Yapılacak Görevler
- a) Lütfen Huawei ambargosuyla ilgili metinden bir bölümü aynen yazıya geçirin: "HUAWEİ AMBARGOSUNUN DÜŞÜNDÜRDÜKLERİ" sözcüklerinin geçtiği yerden başlayın, "etme sürecini unutmayalım)" sözcüklerinden sonra durun.
- b) Huawei ambargosuyla ilgili metne göre ABD, Ticaret Savaşları kapsamında Çin'e başlangıçta hangi ürünlerde ek vergi koydu?

HUAWEİ AMBARGOSUNUN DÜŞÜNDÜRDÜKLERİ VE BİZE YANSINMALARI  

  • ABD’nin Huawei’nin İran ambargosunu deldiği iddiasıyla Kanada’da Huawei’nin Mali İşler Direktörü (CFO) Mıng Vancou'nun tutuklatması. (Neden tutuklatması diyorum,  öncesinde ABD’nin Kanada’yı NAFTA anlaşması ile terbiye etme sürecini unutmayalım) 
  • Bizdeki karşılığını hatırlayalım Halkbank Genel Müdür yardımcısı Mehmet Hakan Atilla’nın İran ambargosunu deldiği sebebi ile ABD’de tutuklanması ve ceza alması 
  • Ticaret Savaşları kapsamında Çin’e başlangıçta demir ve çelik ürünlerinde ek vergi koyması 
  • Bizdeki karşılığı;  belirli bir süre sonra aynı ürünlerde demir-çelikte bize de ek vergi koyması 
  • ABD’nin Venezüella’da açıkça hükümeti devirme girişimleri ve kendi işbirlikçilerini başa geçirme gayretleri 
  • Bizdeki karşılığı; 15 Temmuz sürecinde ve sonrasında ABD’nin ülkemize ve hükümetimize olan ve gizlice  (açık etmeden) yürüttüğü kirli planlar ve girişimleri  
  • Biraz daha gerilere gidersek, tırnak içerisinde ARAP BAHARI süreci ve coğrafyanın yıkım projesi 
  • Bizdeki karşılığı: Gezi eylemleri (çok şükür biz o yıkımları yaşamadık ve kirli planları yine bozduk) 
  • ABD’nin Huawei firmasına uygulamaya koyacağı ambargo 
  • Bizdeki karşılığı : ?

TÜRKİYE İÇİN ABD NEDİR? NE DEĞİLDİR? 

  • ABD stratejik ortağımız değildir/ Dostumuz hiç değildir. 
  • ABD bizi savunmamaktadır / Rahip Brunson sürecinde ülkemize yapılan döviz saldırıları, Suriye’de Teröristlerle işbirliği yapması, tırnak içerisinde ABD’nin Suriye’den çıkma sürecinde Türkiye’yi güçlü dolarlarımızla döveriz tehdidi, FETO’yu bize iade etmemesi yani himaye etmesi, S400 sürecinde üstü kapalı uluslararası medya kuruluşları ile ekonomik tehditler yaparak bize saldırmaktadır.

İncelenecek Veriler

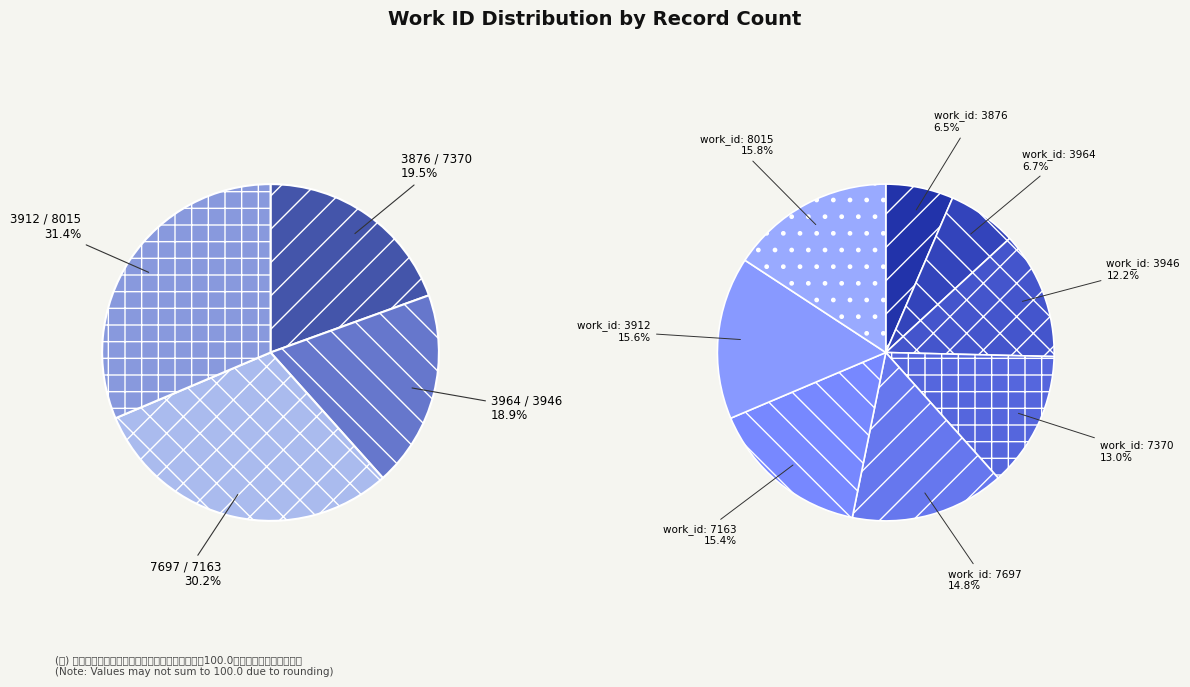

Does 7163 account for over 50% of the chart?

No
---
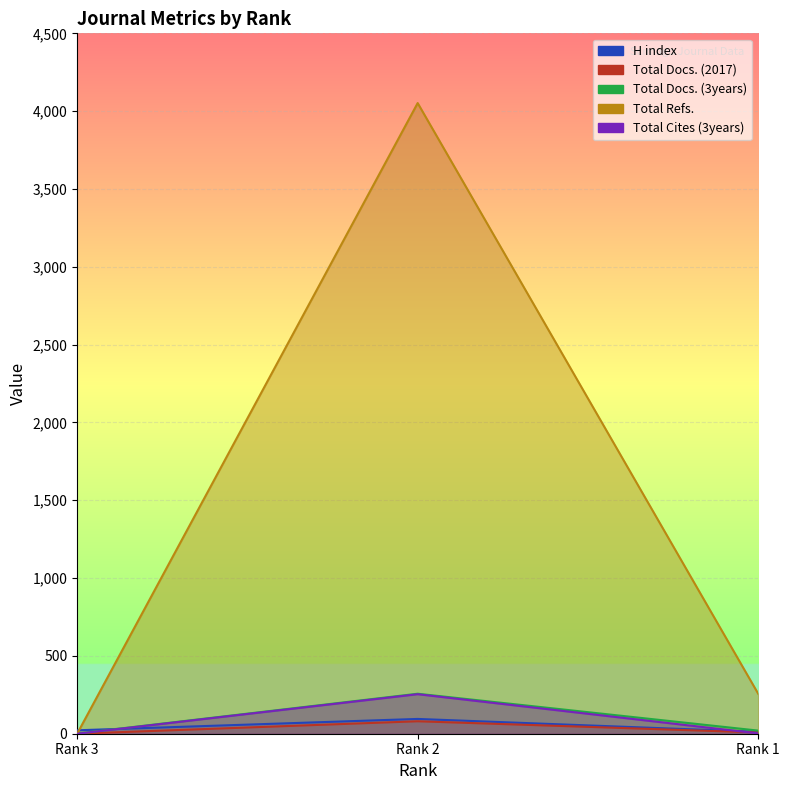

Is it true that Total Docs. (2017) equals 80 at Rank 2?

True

Görev Sonuçları
- a)
HUAWEİ AMBARGOSUNUN DÜŞÜNDÜRDÜKLERİ VE BİZE YANSINMALARI  

  • ABD’nin Huawei’nin İran ambargosunu deldiği iddiasıyla Kanada’da Huawei’nin Mali İşler Direktörü (CFO) Mıng Vancou'nun tutuklatması. (Neden tutuklatması diyorum,  öncesinde ABD’nin Kanada’yı NAFTA anlaşması ile terbiye etme sürecini unutmayalım)

- b) Demir ve çelik ürünlerinde.